In Rio de Janeiro, Brazil's second city, opinion polls indicate incumbent Mayor Marcelo Crivella, an Evangelical pastor and Bolsonaro ally, is set to lose in a landslide to ex-mayor Eduardo Paes of the right-wing Democrats (DEM).
Other races to watch include the northeastern city of Recife -- scene of a literal family feud on the left between cousins Joao Campos of the center-left Brazilian Socialist Party (PSB) and Marilia Arraes of the PT -- and the southern city of Porto Alegre.
There, another rising left-wing star, Manuela D'Avila of the Communist Party of Brazil, faces centrist candidate Sebastiao Melo, in a city rocked by violent protests last week after two white security guards killed a black customer at a supermarket.
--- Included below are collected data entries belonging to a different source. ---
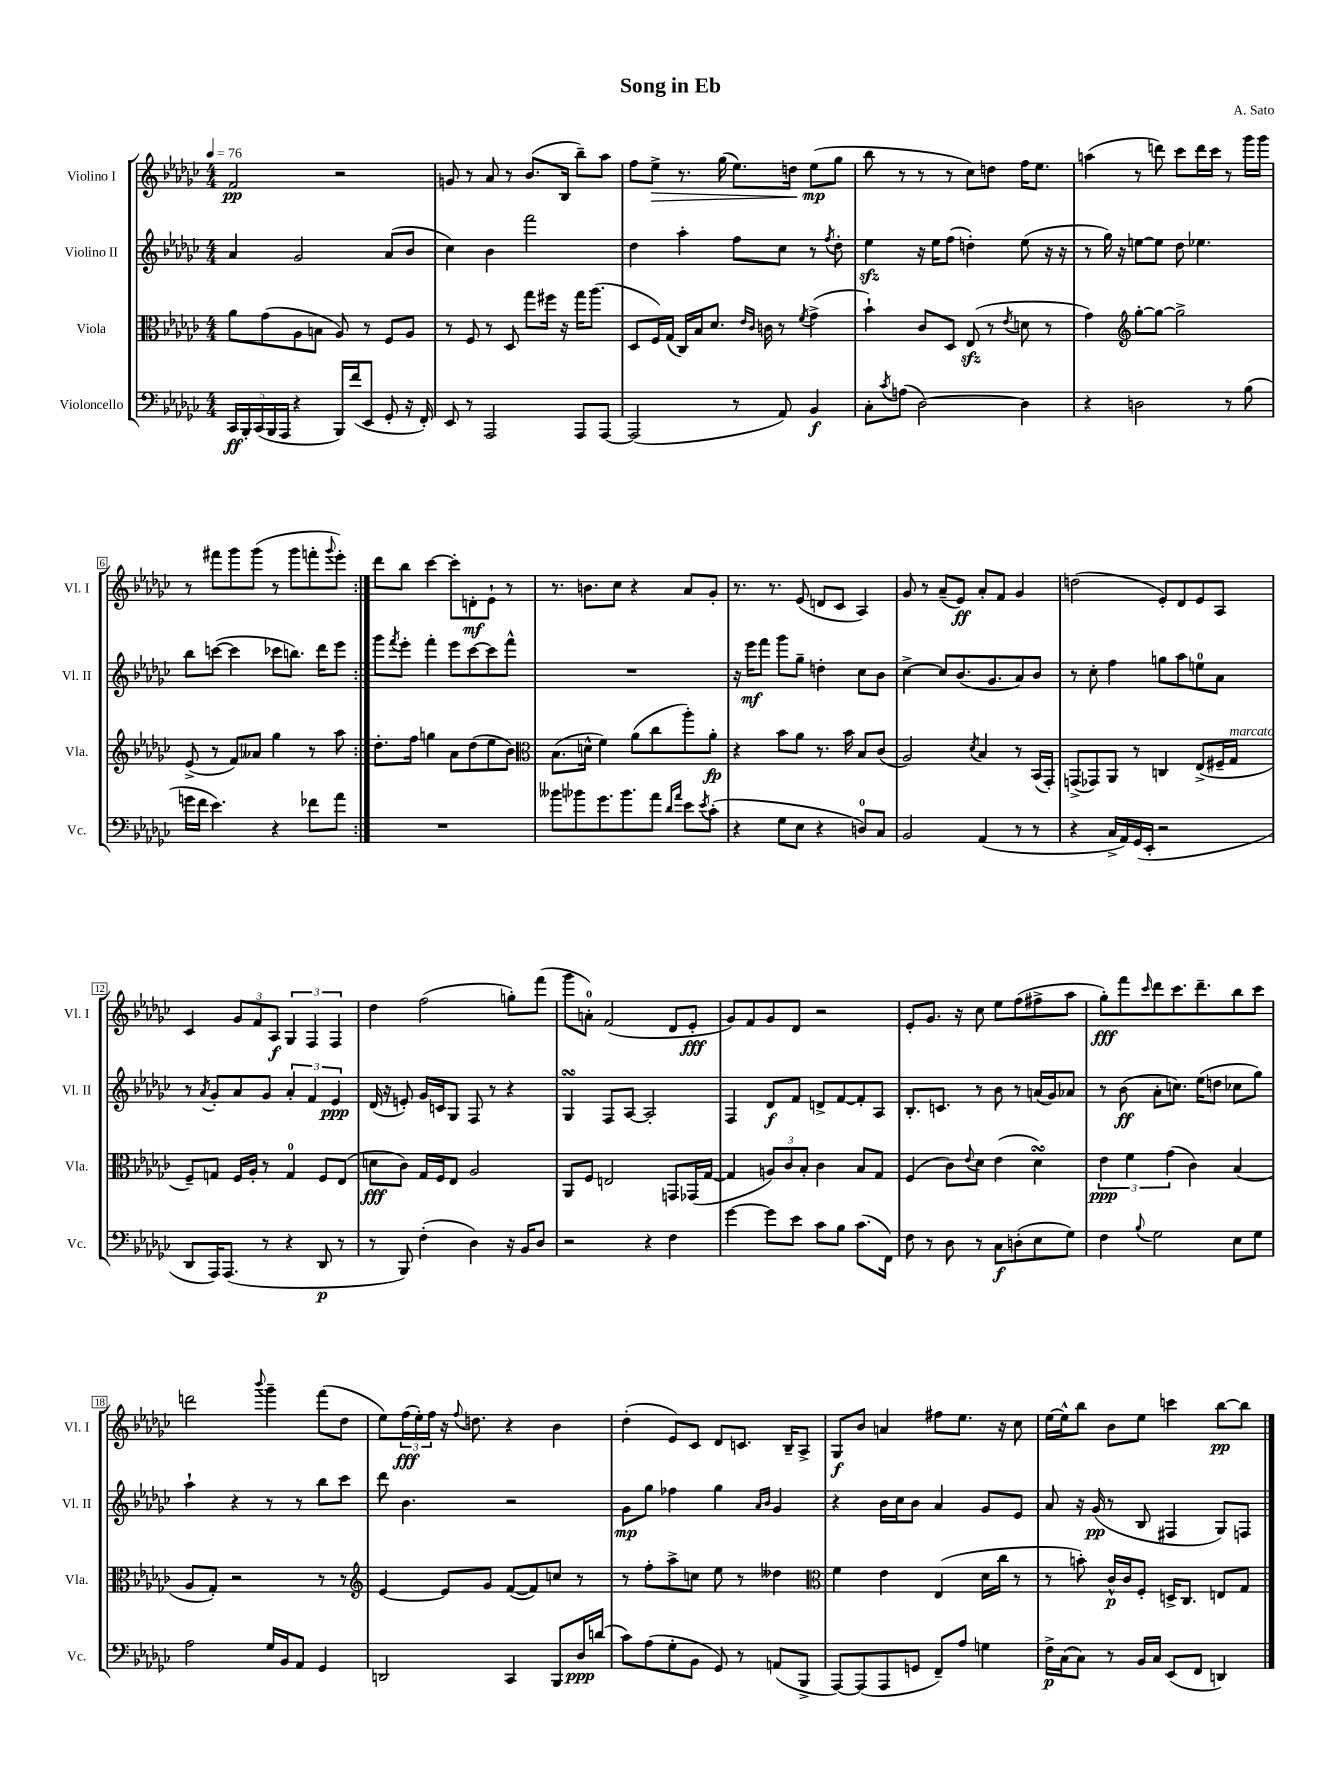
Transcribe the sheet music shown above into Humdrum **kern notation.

**kern	**dynam	**kern	**dynam	**kern	**dynam	**kern	**dynam
*part4	*part4	*part3	*part3	*part2	*part2	*part1	*part1
*staff4	*staff4	*staff3	*staff3	*staff2	*staff2	*staff1	*staff1
*I"Violoncello	*	*I"Viola	*	*I"Violino II	*	*I"Violino I	*
*I'Vc.	*	*I'Vla.	*	*I'Vl. II	*	*I'Vl. I	*
*clefF4	*	*clefC3	*	*clefG2	*	*clefG2	*
*k[b-e-a-d-g-c-]	*	*k[b-e-a-d-g-c-]	*	*k[b-e-a-d-g-c-]	*	*k[b-e-a-d-g-c-]	*
*M4/4	*	*M4/4	*	*M4/4	*	*M4/4	*
*MM76	*	*MM76	*	*MM76	*	*MM76	*
=1	=1	=1	=1	=1	=1	=1	=1
20CC-/LL	ff	8a-\L	.	4a-/	.	2f/	pp
20BBB-'/	.	.	.	.	.	.	.
(20CC-/	.	.	.	.	.	.	.
.	.	(8g-\	.	.	.	.	.
20BBB-/	.	.	.	.	.	.	.
20AAA-/JJ	.	.	.	.	.	.	.
4r	.	8A-\	.	2g-/	.	.	.
.	.	8Bn\J	.	.	.	.	.
16BBB-/LL)	.	8A-/)	.	.	.	2r	.
(16f/J	.	.	.	.	.	.	.
8EE-/J	.	8r	.	.	.	.	.
8GG-'/	.	8F/L	.	(8a-/L	.	.	.
16r	.	8A-/J	.	8b-/J	.	.	.
16FF'/)	.	.	.	.	.	.	.
=2	=2	=2	=2	=2	=2	=2	=2
8EE-/	.	8r	.	4cc-\)	.	8gn/	.
8r	.	8F/	.	.	.	8r	.
2AAA-/	.	8r	.	4b-\	.	8a-/	.
.	.	8D-/	.	.	.	8r	.
.	.	8gg-\L	.	2fff\	.	(8.b-/L	.
.	.	16ff#X\Jk	.	.	.	.	.
.	.	16r	.	.	.	16B-/Jk	.
8AAA-/L	.	16gg-\KL	.	.	.	8bb-~\L)	.
.	.	(8.aa-\J	.	.	.	.	.
[8AAA-/J	.	.	.	.	.	8aa-\J	.
=3	=3	=3	=3	=3	=3	=3	=3
(2AAA-/]	.	8D-/L	.	4dd-\	.	8ff\L	.
!	!	!	!	!	!	!	!LO:HP:b
.	.	16F/L)	.	.	.	8ee-^\J	>
.	.	(16G-/JJ	.	.	.	.	.
.	.	16C-/LL)	.	4aa-'\	.	8.r	.
.	.	16B-/J	.	.	.	.	.
.	.	8.d-/J	.	.	.	.	.
.	.	.	.	.	.	(16gg-\	.
8r	.	.	.	8ff\L	.	8.ee-\L)	.
.	.	16qqe-/LL	.	.	.	.	.
.	.	16qqc-/JJ	.	.	.	.	.
.	.	16cn\	.	.	.	.	.
8AA-/)	.	8r	.	8cc-\J	.	.	.
.	.	.	.	.	.	16ddn\Jk	.
.	.	8qf/	.	.	.	.	.
4BB-/	f	(4g-^\	.	8r	.	(8ee-\L	] mp
.	.	.	.	8qff/	.	.	.
.	.	.	.	8dd-'\	.	8gg-\J	.
=4	=4	=4	=4	=4	=4	=4	=4
8C-'\L	.	4b-`\)	.	4ee-zz\	.	8bb-\	.
8qc-/	.	.	.	.	.	.	.
(8An\J	.	.	.	.	.	8r	.
[2D-\)	.	8c-/L	.	16r	.	8r	.
.	.	.	.	16ee-\KL	.	.	.
.	.	8D-/J	.	(8ff\J	.	8r	.
.	.	(8E-zz/	.	4ddn'\)	.	8cc-\L)	.
.	.	8r	.	.	.	8ddn\J	.
.	.	8qe-/	.	.	.	.	.
4D-\]	.	8dn\	.	(8ee-\	.	16ff\KL	.
.	.	.	.	.	.	8.ee-\J	.
.	.	8r	.	16r	.	.	.
.	.	.	.	16r	.	.	.
=5	=5	=5	=5	=5	=5	=5	=5
4r	.	4g-\)	.	8r	.	(4aan\	.
.	.	.	.	16gg-\)	.	.	.
.	.	.	.	16r	.	.	.
*	*	*clefG2	*	*	*	*	*
2Dn\	.	[8gg-'\L	.	[8een\L	.	8r	.
.	.	8gg-\J_	.	8ee\J]	.	8dddn\)	.
.	.	2gg-^\]	.	8dd-\	.	8ccc-\L	.
.	.	.	.	4.ee-X\	.	16ddd\L	.
.	.	.	.	.	.	16ccc-\JJ	.
8r	.	.	.	.	.	8r	.
(8B-\	.	.	.	.	.	16ggg-\LL	.
.	.	.	.	.	.	16ggg-\JJ	.
!!LO:LB:g=z
=6	=6	=6	=6	=6	=6	=6	=6
16gn\LL	.	(8e-^/	.	8bb-\L	.	8r	.
16f\JJ	.	.	.	.	.	.	.
4.e-\)	.	8r	.	([8cccn\J	.	8fff#X\L	.
.	.	8f/L)	.	4ccc\]	.	8ggg-\	.
.	.	8a--X/J	.	.	.	(8ggg-\J	.
4r	.	4gg-\	.	8ccc-X\L	.	8r	.
.	.	.	.	8.bbn\J)	.	8ggg-\L	.
8f-X\L	.	8r	.	.	.	8fffn'\	.
.	.	.	.	16ddd-\KL	.	.	.
.	.	.	.	.	.	8qqggg-/	.
8a-\J	.	8aa-\	.	8eee-\J	.	8eee-'\J)	.
=7:|!	=7:|!	=7:|!	=7:|!	=7:|!	=7:|!	=7:|!	=7:|!
1r	.	8.dd-'\L	.	8ggg-\L	.	8ddd-\L	.
.	.	.	.	8qfff/	.	.	.
.	.	.	.	8eee-'\J	.	8bb-\J	.
.	.	16ff\Jk	.	.	.	.	.
.	.	4ggn\	.	4fff'\	.	[4ccc-\	.
.	.	8a-\L	.	8eee-\L	.	8ccc-'\L]	.
.	.	(8dd-\	.	[8ccc-\	.	8dn'\	mf
.	.	8ee-\	.	8ccc-\]	.	8e-`\J	.
.	.	8b-\J)	.	8fff^^\J	.	8r	.
=8	=8	=8	=8	=8	=8	=8	=8
*	*	*clefC3	*	*	*	*	*
8b--X\L	.	(8.B-\L	.	1r	.	8.r	.
8b-X\	.	.	.	.	.	.	.
.	.	16dn^^\Jk	.	.	.	8.bn\L	.
8.g-\	.	4f\)	.	.	.	.	.
.	.	.	.	.	.	8cc-\J	.
8.b-\	.	.	.	.	.	.	.
.	.	(8a-\L	.	.	.	4r	.
8a-\J	.	8cc-\	.	.	.	.	.
16qqd-/LL	.	.	.	.	.	.	.
16qqa-/JJ	.	.	.	.	.	.	.
8e-\L	.	8aa-'\)	.	.	.	8a-/L	.
8qe-/	.	.	.	.	.	.	.
(8c-'\J	.	8a-'\J	fp	.	.	8g-'/J	.
=9	=9	=9	=9	=9	=9	=9	=9
4r	.	4r	.	16r	.	8.r	.
.	.	.	.	16eee-\KL	mf	.	.
.	.	.	.	8fff\J	.	.	.
.	.	.	.	.	.	8.r	.
8G-\L	.	8b-\L	.	8ggg-\L	.	.	.
8E-\J	.	8a-\J	.	8gg-~\J	.	(8e-/	.
4r	.	8.r	.	4ddn'\	.	8dn/L	.
.	.	.	.	.	.	8c-/J	.
.	.	16b-\	.	.	.	.	.
8Dn/L)	.	8B-/L	.	8cc-\L	.	4A-/)	.
8C-/J	.	(8c-/J	.	8b-\J	.	.	.
=10	=10	=10	=10	=10	=10	=10	=10
2BB-/	.	2A-/)	.	[4cc-^\	.	8g-/	.
.	.	.	.	.	.	8r	.
.	.	.	.	8cc-/L]	.	(8a-~/L	.
.	.	.	.	(8.b-/	.	8e-/J)	ff
.	.	8qd-/	.	.	.	.	.
(4AA-/	.	4B-/	.	.	.	8a-'/L	.
.	.	.	.	8.g-/	.	.	.
.	.	.	.	.	.	8f/J	.
8r	.	8r	.	8a-/)	.	4g-/	.
8r	.	(16BB-/LL	.	8b-/J	.	.	.
.	.	16GG-'/JJ)	.	.	.	.	.
=11	=11	=11	=11	=11	=11	=11	=11
4r	.	(8GGn^/L	.	8r	.	(2ddn\	.
.	.	8GG-X/)	.	8cc-'\	.	.	.
16C-^/LL	.	8AA-/J	.	4ff\	.	.	.
16AA-/)	.	.	.	.	.	.	.
(16GG-/	.	8r	.	.	.	.	.
16EE-'/JJ	.	.	.	.	.	.	.
2r	.	4Cn/	.	8ggn\L	.	8e-'/L)	.
.	.	.	.	8aa-\	.	8d-/	.
.	.	(8E-^/L	.	8een\	.	8e-/	.
.	.	16F#X~/L	.	8a-\J	.	8A-/J	.
!	!	!LO:TX:a:i:t=marcato	!	!	!	!	!
.	.	16G-/JJ	.	.	.	.	.
!!LO:LB:g=z
=12	=12	=12	=12	=12	=12	=12	=12
8DD-/L	.	8F~/L)	.	8r	.	4c-/	.
.	.	.	.	8qa-/	.	.	.
16AAA-/K)	.	8Gn/J	.	8g-'/L	.	.	.
(8.AAA-/J	.	.	.	.	.	.	.
.	.	16F/LL	.	8a-/	.	12g-/L	.
.	.	16A-'/JJ	.	.	.	.	.
.	.	.	.	.	.	12f/	.
8r	.	8r	.	8g-/J	.	.	.
.	.	.	.	.	.	12A-/J	f
4r	.	4G/	.	6a-'/	.	6G-/	.
.	.	.	.	6f/	.	6F/	.
8DD-/	p	8F/L	.	.	.	.	.
.	.	.	.	6e-/	ppp	6F/	.
8r	.	(8E-/J	.	.	.	.	.
=13	=13	=13	=13	=13	=13	=13	=13
8r	.	8dn\L	fff	(16d-/	.	4dd-\	.
.	.	.	.	16r	.	.	.
8BBB-/)	.	8c-\J)	.	8en'/)	.	.	.
(4F'\	.	16G-/LL	.	16g-/LL	.	(2ff\	.
.	.	16F/J	.	16cn/J	.	.	.
.	.	8E-/J	.	8G-/J	.	.	.
4D-\)	.	2A-/	.	8F/	.	.	.
.	.	.	.	8r	.	.	.
16r	.	.	.	4r	.	8ggn'\L)	.
16BB-/KL	.	.	.	.	.	.	.
8D-/J	.	.	.	.	.	(8fff\J	.
=14	=14	=14	=14	=14	=14	=14	=14
2r	.	8AA-/L	.	4G-sSSs/	.	8ggg-\L	.
.	.	8F/J	.	.	.	8an'\J)	.
.	.	2En/	.	8F/L	.	(2f/	.
.	.	.	.	[8A-/J	.	.	.
4r	.	.	.	2A-'/]	.	.	.
4F\	.	8GGn/L	.	.	.	8d-/L	.
.	.	(16GG-X/L	.	.	.	8e-'/J	fff
.	.	[16G-/JJ	.	.	.	.	.
=15	=15	=15	=15	=15	=15	=15	=15
[4g-\	.	4G-/]	.	4F/	.	8g-/L)	.
.	.	.	.	.	.	8f/	.
8g-\L]	.	12An/L)	.	8d-/L	f	8g-/	.
.	.	12c-/	.	.	.	.	.
8e-\J	.	.	.	8f/J	.	8d-/J	.
.	.	12B-'/J	.	.	.	.	.
8c-\L	.	4c-\	.	8dn^/L	.	2r	.
8B-\J	.	.	.	[8f/	.	.	.
(8.c-\L	.	8B-/L	.	8f'/]	.	.	.
.	.	8G-/J	.	8A-/J	.	.	.
16FF\Jk)	.	.	.	.	.	.	.
=16	=16	=16	=16	=16	=16	=16	=16
8F\	.	(4F/	.	8.B-'/L	.	8e-'/L	.
8r	.	.	.	.	.	8.g-/J	.
.	.	.	.	8.cn/J	.	.	.
8D-\	.	8c-\L)	.	.	.	.	.
.	.	.	.	.	.	16r	.
.	.	8qqe-/	.	.	.	.	.
8r	.	8d-\J	.	8r	.	8cc-\	.
8C-\L	f	(4e-\	.	8b-\	.	8ee-\L	.
(8Dn'\	.	.	.	8r	.	(8ff\	.
8E-\	.	4d-sSSS\)	.	(16an/LL	.	8ff#X^\	.
.	.	.	.	16g-/J)	.	.	.
8G-\J)	.	.	.	8a-X/J	.	8aa-\J	.
=17	=17	=17	=17	=17	=17	=17	=17
4F\	.	6e-\	ppp	8r	.	8gg-'\L)	fff
.	.	.	.	(8b-\	ff	8fff\	.
.	.	6f\	.	.	.	.	.
8qqB-/	.	.	.	.	.	16qqccc-/	.
2G-\	.	.	.	8a-'\L	.	8ddd-\	.
.	.	(6g-\	.	.	.	.	.
.	.	.	.	8.ccn\J)	.	8.ccc-\	.
.	.	4c-\)	.	.	.	.	.
.	.	.	.	(16ee-\KL	.	8.ddd-~\	.
.	.	.	.	8ddn\J	.	.	.
8E-\L	.	(4B-/	.	8cc-X\L	.	8bb-\	.
8G-\J	.	.	.	8gg-\J)	.	8ccc-\J	.
!!LO:LB:g=z
=18	=18	=18	=18	=18	=18	=18	=18
2A-\	.	8A-/L	.	4aa-`\	.	2dddn\	.
.	.	8G-'/J)	.	.	.	.	.
.	.	2r	.	4r	.	.	.
.	.	.	.	.	.	8qqbbb-/	.
16G-/LL	.	.	.	8r	.	4ggg-~\	.
16BB-/J	.	.	.	.	.	.	.
8AA-/J	.	.	.	8r	.	.	.
4GG-/	.	8r	.	8bb-\L	.	(8fff\L	.
.	.	8r	.	8ccc-\J	.	8dd-\J	.
=19	=19	=19	=19	=19	=19	=19	=19
*	*	*clefG2	*	*	*	*	*
2DDn/	.	[4e-/	.	8ddd-\	.	8ee-\L)	.
.	.	.	.	4.b-\	.	(24ff\L	fff
.	.	.	.	.	.	24ee-'\)	.
.	.	.	.	.	.	24ff\JJ	.
.	.	8e-/L]	.	.	.	16r	.
.	.	.	.	.	.	8qqff/	.
.	.	.	.	.	.	8.ddn\	.
.	.	8g-/J	.	.	.	.	.
4CC-/	.	([8f/L	.	2r	.	4r	.
.	.	8f/])	.	.	.	.	.
8BBB-/L	.	8ccn/J	.	.	.	4b-\	.
16D-/L	ppp	8r	.	.	.	.	.
(16dn/JJ	.	.	.	.	.	.	.
=20	=20	=20	=20	=20	=20	=20	=20
8c-\L)	.	8r	.	8g-\L	mp	(4dd-'\	.
(8A-\	.	8ff'\L	.	8gg-\J	.	.	.
8G-'\	.	8aa-^\	.	4ff-X\	.	8e-/L)	.
8BB-\J	.	8ccn\J	.	.	.	8c-/J	.
8GG-/)	.	8ee-\	.	4gg-\	.	8d-/L	.
8r	.	8r	.	.	.	8.cn/J	.
.	.	.	.	16qqa-/LL	.	.	.
.	.	.	.	16qqb-/JJ	.	.	.
(8AAn/L	.	4dd--X\	.	4g-/	.	.	.
.	.	.	.	.	.	16B-~/KL	.
8BBB-^/J	.	.	.	.	.	8A-^/J	.
=21	=21	=21	=21	=21	=21	=21	=21
*	*	*clefC3	*	*	*	*	*
[8AAA-/L)	.	4f\	.	4r	.	8G-/L	f
(8AAA-/]	.	.	.	.	.	8b-/J	.
8AAA-/	.	4e-\	.	16b-\LL	.	4an/	.
.	.	.	.	16cc-\J	.	.	.
8GGn/J	.	.	.	8b-\J	.	.	.
8FF~/L)	.	(4E-/	.	4a-/	.	8ff#X\L	.
8A-/J	.	.	.	.	.	8.ee-\J	.
4Gn\	.	16d-\LL	.	8g-/L	.	.	.
.	.	16cc-\JJ	.	.	.	16r	.
.	.	8r	.	8e-/J	.	8cc-\	.
=22	=22	=22	=22	=22	=22	=22	=22
16F^\LL	p	8r	.	8a-/	.	[16ee-\LL	.
(16C-\J	.	.	.	.	.	16ee-^^\J]	.
8C-\J)	.	8bn'\)	.	16r	.	8bb-\J	.
.	.	.	.	(16g-/	pp	.	.
8r	.	16c-^^/LL	p	8r	.	8b-\L	.
.	.	16c-/J	.	.	.	.	.
16BB-/LL	.	8F'/J	.	8B-/	.	8ee-\J	.
16C-/JJ	.	.	.	.	.	.	.
(8EE-/L	.	16Dn^/KL	.	4F#X/	.	4cccn\	.
.	.	8.C-/J	.	.	.	.	.
8FF/J	.	.	.	.	.	.	.
4DDn/)	.	8En/L	.	8G-/L)	.	[8bb-\L	pp
.	.	8G-/J	.	8Fn/J	.	8bb-\J]	.
==	==	==	==	==	==	==	==
*-	*-	*-	*-	*-	*-	*-	*-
The elections bear the indelible imprint of the pandemic, which has killed more people in Brazil than any country except the United States.
Local governments in Brazil, like state governments, have extensive power in health policy -- including in deciding how to respond to the pandemic.
Due to the health crisis, the elections were postponed by six weeks, and the campaign between the first and second rounds halved to two weeks.
Analysts said that likely weakened candidates such as Boulos, whose poll numbers were rising.
The pandemic and resulting economic crisis also contributed to the poor showing for Bolsonaro's candidates, analysts say.
Of the 13 candidates he endorsed for mayor, just two won, with two more reaching the runoff -- Crivella and police reserve captain Wagner Sousa Gomes in the northeastern city of Fortaleza.
Bolsonaro, who currently has no political party, managed to get just nine of the 45 city council candidates he backed elected.
Traditional conservative parties, meanwhile, emerged stronger.
"Traditional parties to the center and center-right reclaimed the space they had lost to Bolsonaro and the far-right," said Marjorie Marona, a political scientist at the Federal University of Minas Gerais.
The message from the first-round vote appears to be that "Bolsonaro isn't the phenomenon people thought he was," said political analyst Michael Mohallem of the Getulio Vargas Foundation.
"If that initial reading is right, he's going to have a hard time winning reelection."